Specifically, the question before the Court was whether there was any law of such transcendent authority that a federal court could apply it to resolve a dispute among litigants from different states.

The answer was no. The reason was unbelief in the transcendent as it pertains to law. The majority of the Justices denied “there is ‘a transcendental body of law outside of any particular State.’”

What does this mean as a practical matter? The lawfulness of abortion and obscenity, for example, became strictly state-by-state and local community-by-local community matters, respectively.

Understanding the Bigger Issue SCOTUS Created

However, the larger import of this denial was the Court’s adoption of Supreme Court Justice Oliver Wendell Holmes’s earlier statement of fundamental legal precept, “[L]aw in the sense in which courts speak of it today does not exist without some definite authority behind it. . . . “[T]he authority and only authority is the State.’”

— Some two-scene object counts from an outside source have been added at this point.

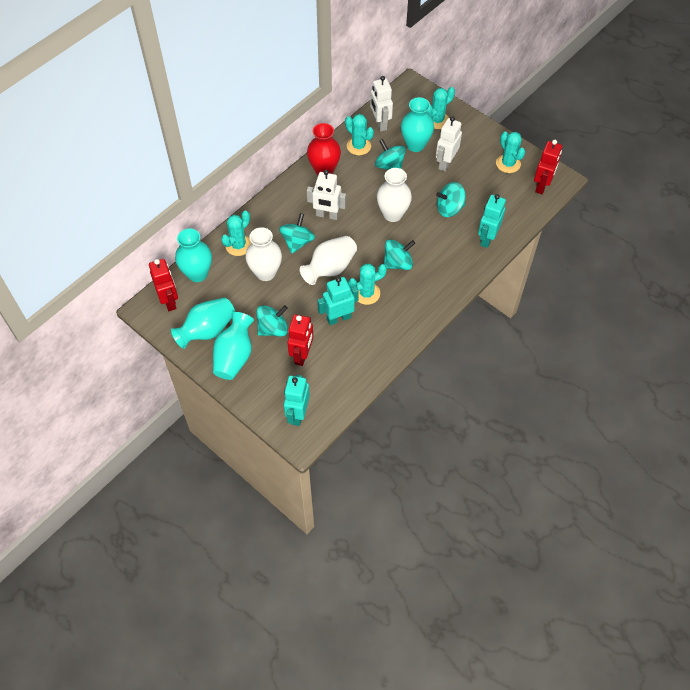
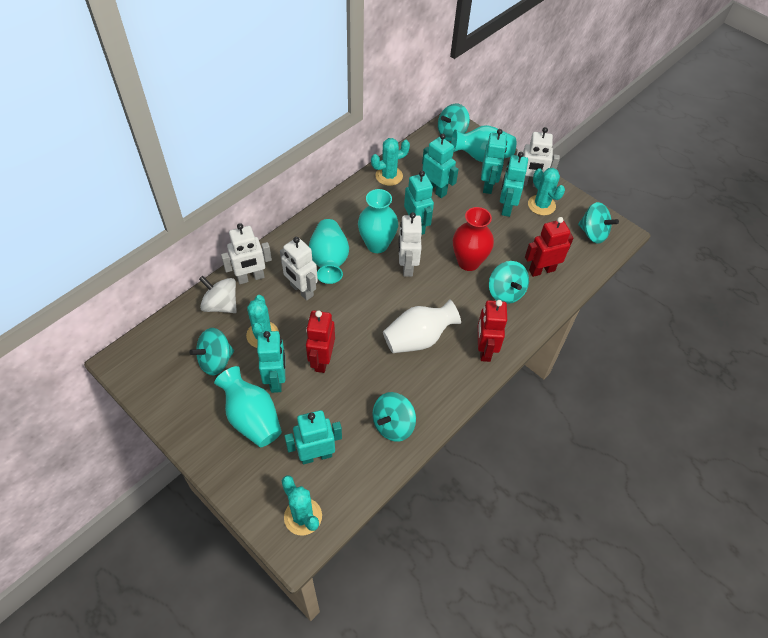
turquoise cactus: [221,210,251,256] [345,114,374,155] [348,264,387,305] [427,87,455,129] [496,132,525,173] = 5 -> [246,295,279,348] [282,476,322,536] [371,138,410,186] [528,168,565,216] = 4
turquoise robot: [284,375,310,426] [317,277,359,325] [478,194,506,248] = 3 -> [257,331,285,393] [284,410,342,464] [404,171,434,235] [422,134,459,198] [481,129,507,194] [500,152,528,217] = 6
white robot: [307,170,346,220] [370,76,393,132] [436,116,462,172] = 3 -> [221,223,272,284] [280,237,318,300] [398,212,422,277] [516,127,560,187] = 4
white spinning top: none = 0 -> [199,276,237,313] = 1
white vase: [246,227,282,281] [300,236,357,285] [377,168,412,222] = 3 -> [383,299,461,353] = 1

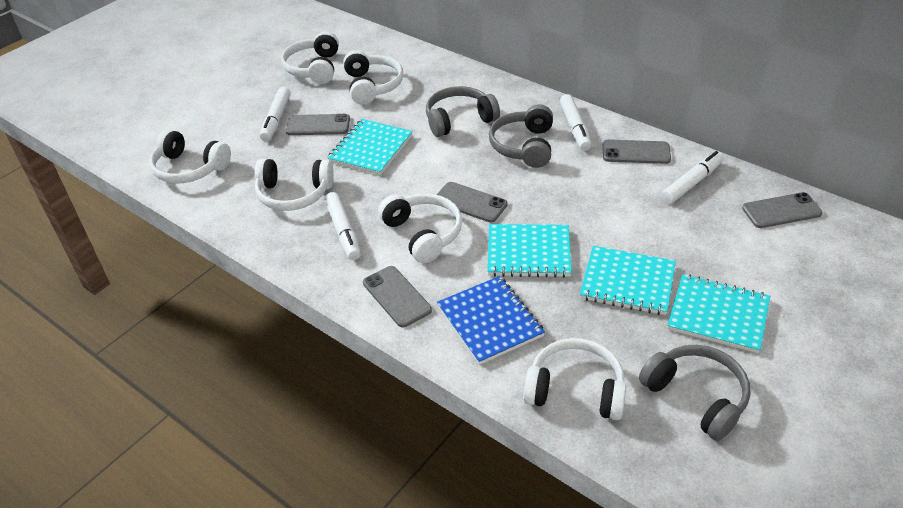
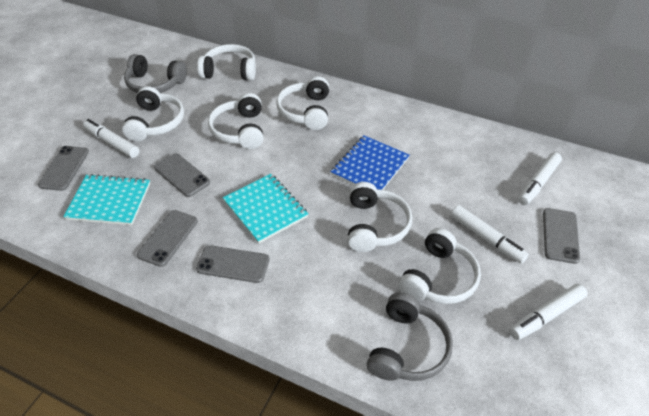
grey headphones: [426,86,500,137] [489,104,553,168] [639,345,750,441] = 3 -> [124,54,187,93] [367,292,453,381] = 2
turquoise notebook: [327,119,413,175] [487,224,572,278] [580,246,676,315] [667,274,770,353] = 4 -> [63,174,150,225] [223,174,308,244] = 2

Kuyper’s observation proved prescient. We were not sealed off from the European poison of unbelief birthed in the French Revolution. Our nation’s brightest legal minds usurped all authority pertaining to law. Now law can be fashioned according to our conception of existence. We now live in a tyrannical condition.

Worse yet, since then, this god-denying precept has governed what are acceptable grounds for legal and policy advocacy, even among most Christians engaged in that work.

The Republican Party’s Apostasy: Mysticism or Polytheism?

As with responses to Warren’s comments, Christians fussed about particular changes in the Republican Party’s platform on abortion and the marital relationship. But the statement of fundamental precept in its Platform got no attention to my knowledge.

The preamble urges people to “call upon” the “American Spirit of Strength, Determination, and Love of Country” that “led us” in the past. Supposedly, that “American Spirit” is what we need “if we are going to lead our Nation to a brighter future.”

I consider this a call to unbelief. It is mysticism at best. Otherwise, it is fundamentally idolatrous: The Triune God of Providence and the “American Spirit” share the stage of history.

Jesus’s Side Will Be Revealed

I believe Jesus takes a side against all unbelief wherever it is found. He brings judgment on it. However, the gospel pattern is that life follows judgment.

That’s why I pray the Father would in Jesus, by the Holy Spirit, grant repentance to the leaders of both parties. Absent that, in time, Jesus’s “side” will bring judgment on them and their parties.

Psalm 82:6-8 (KJV) gives us the trumpet Christians need to sound:

I have said, "Ye [are] gods; and all of you are children of the most High.” But ye shall die like men, and fall like one of the princes. Arise, O God, judge the earth: for thou shalt inherit all nations.